Last week, I seriously doubted my ability to succeed. On top of my already demanding workload, I signed up for an examination based course, with little time to revise. As this blog is about reframing negatives to positives, you might be wondering what the positives of this situation are – I was certainly questioning that as I desperately tried to revise at 6am last Monday morning!
What struck me about this extra level of pressure, was that being tested was the positive. It was a chance for me to rise to the challenge, and feel a different type of pressure. Normally the most common pressure I feel at work is my ability to get everything done.
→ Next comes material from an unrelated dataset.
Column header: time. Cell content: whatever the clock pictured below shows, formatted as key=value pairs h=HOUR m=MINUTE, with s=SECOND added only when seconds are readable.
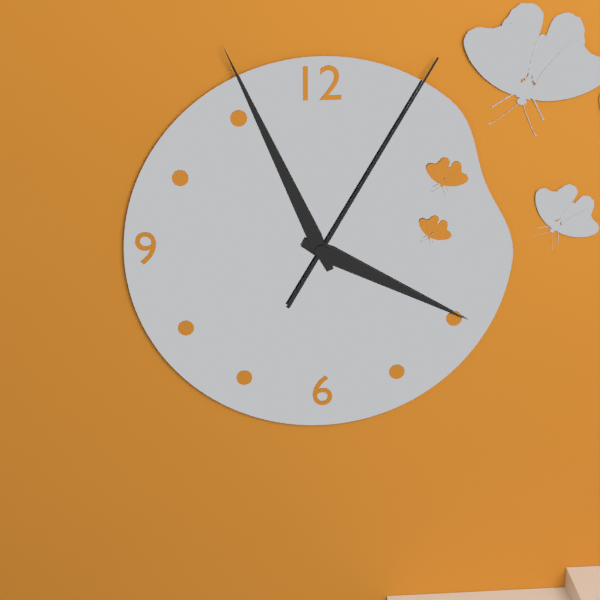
h=3 m=56 s=5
This was different, the test was about my ability, and whether I knew everything I thought I did.
I realised that although revising for an exam had its downsides, it was enjoyable to have a reason to focus entirely on one task, even for just 2 days.
To help me:
- I asked my family for help – I told them I was nervous and needed kind words
- I asked my “work family” for help – I asked them to cover some of my work for a couple of days to give me enough time to revise
- I focused, stripping out anything not essential to the exam, just for a couple of days
The whole experience made me realise that just focusing on one thing, losing myself in the learning and the stimulation of challenging myself to learn something new was a break from the day to day pressures of my job.
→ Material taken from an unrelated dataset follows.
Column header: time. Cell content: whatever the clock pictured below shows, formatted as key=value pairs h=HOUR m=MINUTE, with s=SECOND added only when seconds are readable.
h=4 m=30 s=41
From a neuroscience perspective, the positives I gained from the stress of taking an exam could be predicted:
- I was experiencing eustress – good stress, because it releases energy and motivates me
- Positive expectations – the enjoyment from testing myself via the exam was more positive than I was expecting – it releases dopamine in the brain which creates energy and motivation
- Achievement – each time I got a question right, I was able to celebrate, I could see measurable progress in my learning, and that made me feel good about myself, which fed my desire to try another question and get more of these good feelings
It was made me realise that if I looked on some of my “normal” work from the perspective of it being a mini-test, I could gain these benefits more often. For example, when I prepare a presentation, each slide (visual and words) is the same as passing an exam question – I have found the answer so I have been successful, and creating the answer is a good stress, it challenges me and motivates me.